[Problem description]: Write out again, word for word, the lines below from the line that holds "theory of relations." through the line that holds "Intuitiv verständliche Benutzerinteraktion", omitting pictures.

[Records provided]:
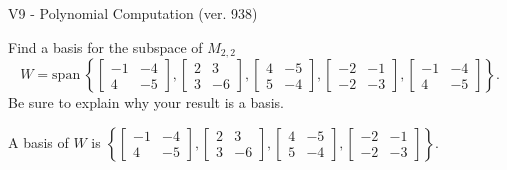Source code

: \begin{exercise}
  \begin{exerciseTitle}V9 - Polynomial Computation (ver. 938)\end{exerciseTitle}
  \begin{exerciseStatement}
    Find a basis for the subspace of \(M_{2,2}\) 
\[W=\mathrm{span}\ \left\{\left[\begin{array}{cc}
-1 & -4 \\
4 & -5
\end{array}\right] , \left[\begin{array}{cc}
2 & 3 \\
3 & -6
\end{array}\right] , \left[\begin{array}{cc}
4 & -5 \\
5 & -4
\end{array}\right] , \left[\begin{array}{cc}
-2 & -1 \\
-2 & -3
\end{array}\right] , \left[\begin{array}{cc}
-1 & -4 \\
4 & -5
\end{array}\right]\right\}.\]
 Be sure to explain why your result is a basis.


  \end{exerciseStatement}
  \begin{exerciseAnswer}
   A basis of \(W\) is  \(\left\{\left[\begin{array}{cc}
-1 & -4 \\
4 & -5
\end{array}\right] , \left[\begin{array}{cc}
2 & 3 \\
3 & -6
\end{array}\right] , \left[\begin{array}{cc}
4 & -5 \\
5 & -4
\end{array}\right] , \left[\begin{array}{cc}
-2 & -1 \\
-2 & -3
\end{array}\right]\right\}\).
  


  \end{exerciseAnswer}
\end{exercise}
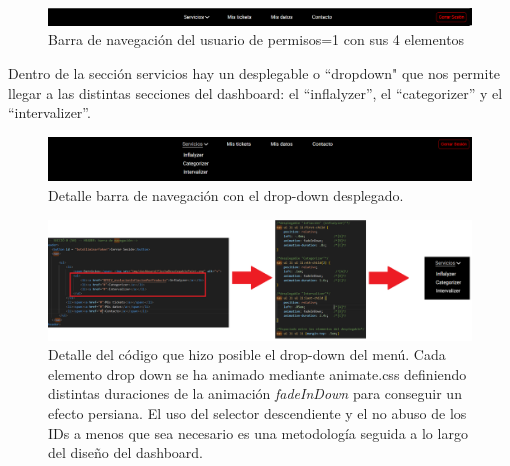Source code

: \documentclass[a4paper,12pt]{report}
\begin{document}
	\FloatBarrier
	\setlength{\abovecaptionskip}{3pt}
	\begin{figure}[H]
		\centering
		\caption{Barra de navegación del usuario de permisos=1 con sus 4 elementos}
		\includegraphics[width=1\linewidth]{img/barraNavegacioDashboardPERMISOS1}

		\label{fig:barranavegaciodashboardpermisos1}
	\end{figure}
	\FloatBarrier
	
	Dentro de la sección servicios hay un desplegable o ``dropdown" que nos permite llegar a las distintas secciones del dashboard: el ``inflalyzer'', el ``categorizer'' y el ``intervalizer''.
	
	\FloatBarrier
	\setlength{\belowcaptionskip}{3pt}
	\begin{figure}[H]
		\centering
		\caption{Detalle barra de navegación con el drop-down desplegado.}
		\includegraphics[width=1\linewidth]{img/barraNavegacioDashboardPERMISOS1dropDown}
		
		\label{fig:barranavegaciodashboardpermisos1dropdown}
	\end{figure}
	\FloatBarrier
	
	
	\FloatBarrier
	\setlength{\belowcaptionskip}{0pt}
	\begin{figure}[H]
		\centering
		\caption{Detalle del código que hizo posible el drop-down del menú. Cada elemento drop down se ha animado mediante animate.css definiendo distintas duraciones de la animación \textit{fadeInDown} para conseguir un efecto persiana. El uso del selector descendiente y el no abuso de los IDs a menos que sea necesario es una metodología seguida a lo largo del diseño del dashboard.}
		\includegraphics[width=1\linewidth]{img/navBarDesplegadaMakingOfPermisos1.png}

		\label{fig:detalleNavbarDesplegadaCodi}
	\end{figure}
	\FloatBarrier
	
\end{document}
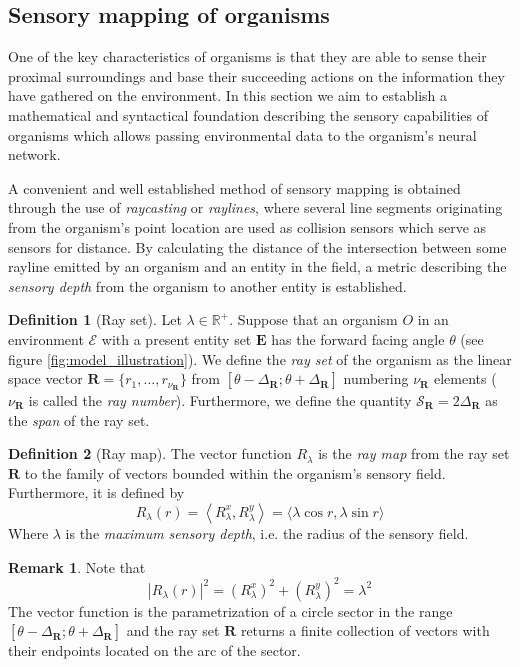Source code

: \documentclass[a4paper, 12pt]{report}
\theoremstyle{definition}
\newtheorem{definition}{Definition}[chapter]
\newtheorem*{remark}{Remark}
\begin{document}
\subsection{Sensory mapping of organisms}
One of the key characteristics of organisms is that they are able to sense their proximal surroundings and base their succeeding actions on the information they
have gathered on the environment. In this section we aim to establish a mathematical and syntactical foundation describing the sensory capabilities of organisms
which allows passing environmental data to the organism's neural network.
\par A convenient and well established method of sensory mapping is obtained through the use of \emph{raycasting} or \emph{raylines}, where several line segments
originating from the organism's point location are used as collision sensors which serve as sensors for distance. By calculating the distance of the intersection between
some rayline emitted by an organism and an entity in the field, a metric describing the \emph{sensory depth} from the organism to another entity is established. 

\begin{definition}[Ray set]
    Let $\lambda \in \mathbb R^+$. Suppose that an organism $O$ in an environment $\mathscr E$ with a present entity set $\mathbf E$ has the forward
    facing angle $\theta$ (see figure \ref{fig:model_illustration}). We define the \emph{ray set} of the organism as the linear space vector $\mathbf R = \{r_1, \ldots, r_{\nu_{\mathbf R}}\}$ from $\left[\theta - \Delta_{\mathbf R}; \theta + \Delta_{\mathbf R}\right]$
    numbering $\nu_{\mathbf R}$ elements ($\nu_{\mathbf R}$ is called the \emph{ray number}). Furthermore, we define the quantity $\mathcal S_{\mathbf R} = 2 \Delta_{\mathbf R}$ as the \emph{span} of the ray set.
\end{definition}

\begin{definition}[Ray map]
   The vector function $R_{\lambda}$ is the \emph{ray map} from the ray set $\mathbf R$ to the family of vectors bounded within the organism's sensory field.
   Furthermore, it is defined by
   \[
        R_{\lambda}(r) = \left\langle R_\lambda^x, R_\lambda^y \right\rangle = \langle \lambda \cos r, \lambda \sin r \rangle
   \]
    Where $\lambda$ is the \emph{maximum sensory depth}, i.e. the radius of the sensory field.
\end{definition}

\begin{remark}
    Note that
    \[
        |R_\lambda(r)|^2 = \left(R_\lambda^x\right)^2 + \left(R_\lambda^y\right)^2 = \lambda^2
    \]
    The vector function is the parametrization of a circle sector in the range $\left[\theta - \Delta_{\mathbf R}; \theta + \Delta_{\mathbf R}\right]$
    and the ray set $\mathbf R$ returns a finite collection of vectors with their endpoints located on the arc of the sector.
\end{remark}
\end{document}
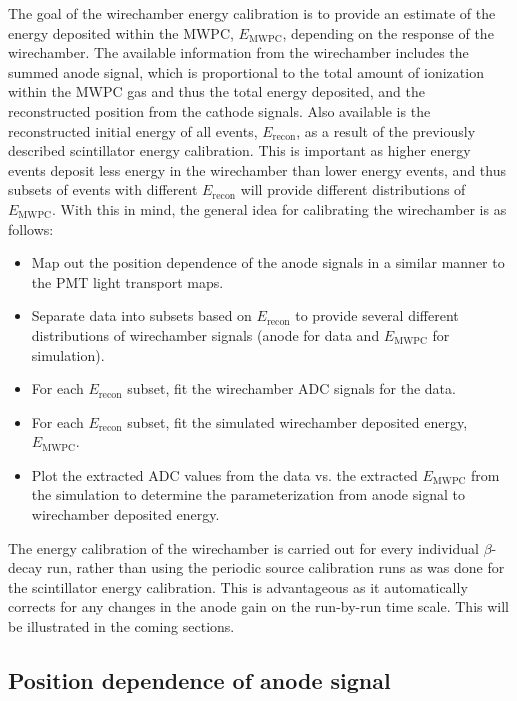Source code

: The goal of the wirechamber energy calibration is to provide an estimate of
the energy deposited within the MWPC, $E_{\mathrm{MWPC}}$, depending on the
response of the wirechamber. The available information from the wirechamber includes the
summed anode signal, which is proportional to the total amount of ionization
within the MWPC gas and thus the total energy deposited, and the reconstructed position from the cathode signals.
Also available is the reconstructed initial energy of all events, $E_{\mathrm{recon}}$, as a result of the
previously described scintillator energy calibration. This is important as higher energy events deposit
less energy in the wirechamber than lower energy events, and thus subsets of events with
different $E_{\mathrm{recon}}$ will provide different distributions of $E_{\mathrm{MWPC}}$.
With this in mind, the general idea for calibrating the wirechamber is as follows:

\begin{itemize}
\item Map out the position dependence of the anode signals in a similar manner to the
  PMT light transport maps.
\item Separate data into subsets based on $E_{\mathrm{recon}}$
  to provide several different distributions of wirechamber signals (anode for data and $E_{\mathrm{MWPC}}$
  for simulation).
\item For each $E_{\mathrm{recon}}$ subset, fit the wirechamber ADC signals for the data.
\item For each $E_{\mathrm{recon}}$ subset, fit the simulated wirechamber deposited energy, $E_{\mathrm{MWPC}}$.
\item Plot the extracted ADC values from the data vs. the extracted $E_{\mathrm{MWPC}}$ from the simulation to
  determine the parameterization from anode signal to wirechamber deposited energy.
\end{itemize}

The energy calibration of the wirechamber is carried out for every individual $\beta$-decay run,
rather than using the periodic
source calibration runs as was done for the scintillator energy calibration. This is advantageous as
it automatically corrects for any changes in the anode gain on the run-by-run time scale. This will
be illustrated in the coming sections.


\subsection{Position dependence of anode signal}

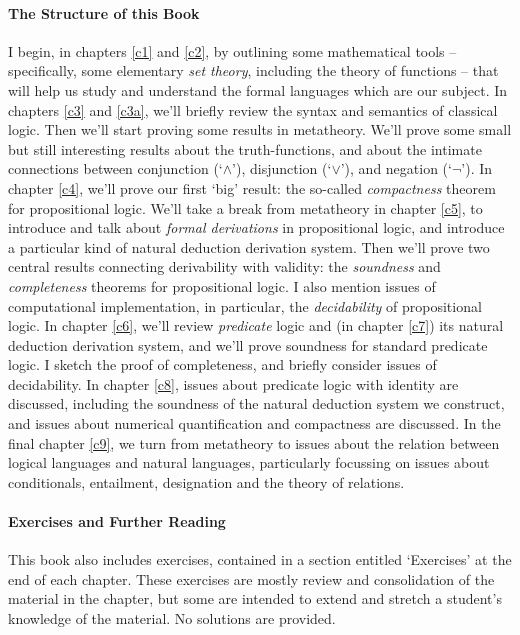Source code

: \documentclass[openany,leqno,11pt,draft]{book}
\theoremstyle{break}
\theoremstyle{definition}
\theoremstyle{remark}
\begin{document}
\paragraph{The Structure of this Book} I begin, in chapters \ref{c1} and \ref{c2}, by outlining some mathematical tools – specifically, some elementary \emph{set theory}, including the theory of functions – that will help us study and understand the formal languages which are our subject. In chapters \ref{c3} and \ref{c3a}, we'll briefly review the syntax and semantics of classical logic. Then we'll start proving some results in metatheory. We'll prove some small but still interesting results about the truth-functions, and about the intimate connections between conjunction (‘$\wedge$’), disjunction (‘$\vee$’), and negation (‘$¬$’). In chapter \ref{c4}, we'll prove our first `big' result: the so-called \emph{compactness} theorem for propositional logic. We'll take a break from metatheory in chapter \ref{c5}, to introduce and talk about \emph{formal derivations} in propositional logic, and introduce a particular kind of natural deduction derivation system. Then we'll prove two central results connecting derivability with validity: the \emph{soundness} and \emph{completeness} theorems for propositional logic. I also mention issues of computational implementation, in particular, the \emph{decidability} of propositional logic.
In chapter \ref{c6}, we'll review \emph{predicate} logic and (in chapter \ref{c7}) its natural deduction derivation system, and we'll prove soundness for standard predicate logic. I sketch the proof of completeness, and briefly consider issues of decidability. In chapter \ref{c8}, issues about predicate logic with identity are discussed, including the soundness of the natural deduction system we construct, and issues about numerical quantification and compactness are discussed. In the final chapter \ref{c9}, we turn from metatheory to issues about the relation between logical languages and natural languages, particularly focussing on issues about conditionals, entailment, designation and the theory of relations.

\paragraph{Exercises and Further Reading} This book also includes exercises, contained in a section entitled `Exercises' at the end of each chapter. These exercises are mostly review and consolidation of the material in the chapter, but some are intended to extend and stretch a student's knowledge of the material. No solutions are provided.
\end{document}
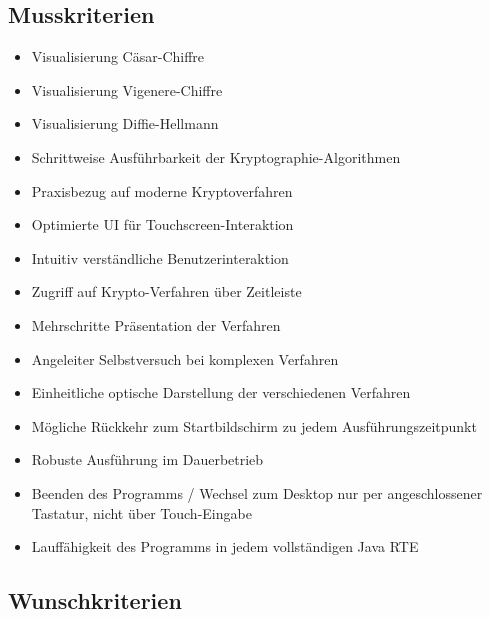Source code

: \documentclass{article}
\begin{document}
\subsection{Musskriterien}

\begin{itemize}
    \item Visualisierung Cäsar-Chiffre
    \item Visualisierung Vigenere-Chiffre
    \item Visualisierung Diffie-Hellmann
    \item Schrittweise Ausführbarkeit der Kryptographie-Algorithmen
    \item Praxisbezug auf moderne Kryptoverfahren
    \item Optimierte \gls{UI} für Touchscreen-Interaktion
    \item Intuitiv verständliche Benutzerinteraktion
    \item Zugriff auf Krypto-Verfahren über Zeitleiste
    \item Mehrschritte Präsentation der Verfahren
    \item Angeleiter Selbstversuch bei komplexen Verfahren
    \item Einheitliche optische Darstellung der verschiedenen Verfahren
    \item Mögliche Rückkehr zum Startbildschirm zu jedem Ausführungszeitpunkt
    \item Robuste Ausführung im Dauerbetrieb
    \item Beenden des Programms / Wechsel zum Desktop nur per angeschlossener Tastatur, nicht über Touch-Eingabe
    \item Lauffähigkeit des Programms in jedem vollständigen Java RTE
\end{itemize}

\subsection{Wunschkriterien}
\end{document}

[Solution]:
In chapter \ref{c6}, we'll review \emph{predicate} logic and (in chapter \ref{c7}) its natural deduction derivation system, and we'll prove soundness for standard predicate logic. I sketch the proof of completeness, and briefly consider issues of decidability. In chapter \ref{c8}, issues about predicate logic with identity are discussed, including the soundness of the natural deduction system we construct, and issues about numerical quantification and compactness are discussed. In the final chapter \ref{c9}, we turn from metatheory to issues about the relation between logical languages and natural languages, particularly focussing on issues about conditionals, entailment, designation and the theory of relations.

\paragraph{Exercises and Further Reading} This book also includes exercises, contained in a section entitled `Exercises' at the end of each chapter. These exercises are mostly review and consolidation of the material in the chapter, but some are intended to extend and stretch a student's knowledge of the material. No solutions are provided.
\end{document}
Source code

: \documentclass{article}
\begin{document}
\subsection{Musskriterien}

\begin{itemize}
    \item Visualisierung Cäsar-Chiffre
    \item Visualisierung Vigenere-Chiffre
    \item Visualisierung Diffie-Hellmann
    \item Schrittweise Ausführbarkeit der Kryptographie-Algorithmen
    \item Praxisbezug auf moderne Kryptoverfahren
    \item Optimierte \gls{UI} für Touchscreen-Interaktion
    \item Intuitiv verständliche Benutzerinteraktion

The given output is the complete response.